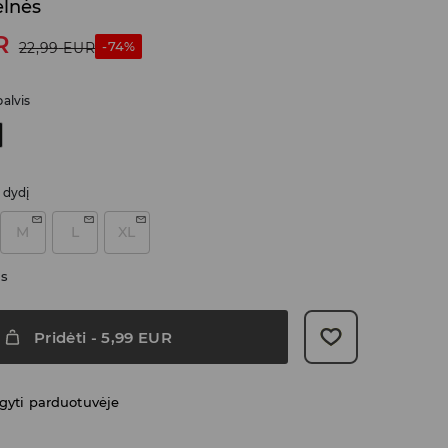
elnės
R
-74%
22,99
EUR
alvis
i dydį
M
L
XL
as
Pridėti
-
5,99
EUR
gyti parduotuvėje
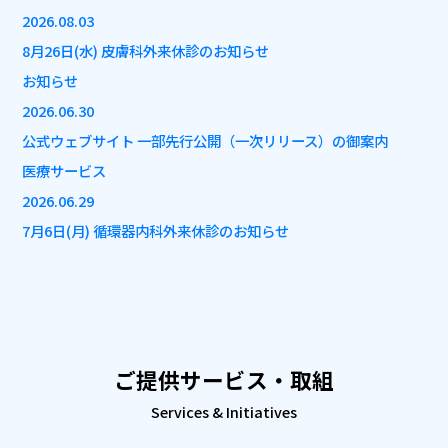
2026.08.03
8月26日(水) 皮膚科外来休診のお知らせ
お知らせ
2026.06.30
公式ウェブサイト 一部先行公開（一次リリース）の御案内
医療サービス
2026.06.29
7月6日(月) 循環器内科外来休診のお知らせ
ご提供サービス・取組
Services & Initiatives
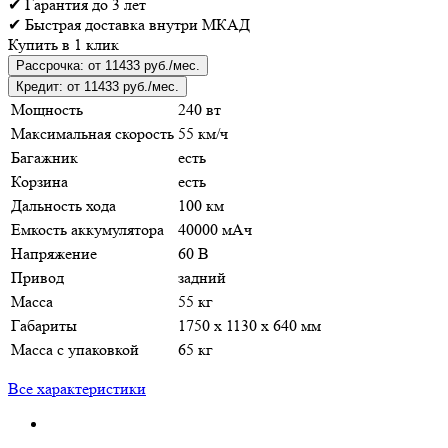
✔
Гарантия
до 3 лет
✔
Быстрая доставка
внутри МКАД
Купить в 1 клик
Рассрочка:
от 11433 руб./мес.
Кредит:
от 11433 руб./мес.
Мощность
240 вт
Максимальная скорость
55 км/ч
Багажник
есть
Корзина
есть
Дальность хода
100 км
Емкость аккумулятора
40000 мАч
Напряжение
60 В
Привод
задний
Масса
55 кг
Габариты
1750 х 1130 х 640 мм
Масса с упаковкой
65 кг
Все характеристики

· · · · ·

A verbatim copy of the listing above, starting from the line with "1750 х 1130 х 640 мм" and running to its last line, is the only output needed.

1750 х 1130 х 640 мм
Масса с упаковкой
65 кг
Все характеристики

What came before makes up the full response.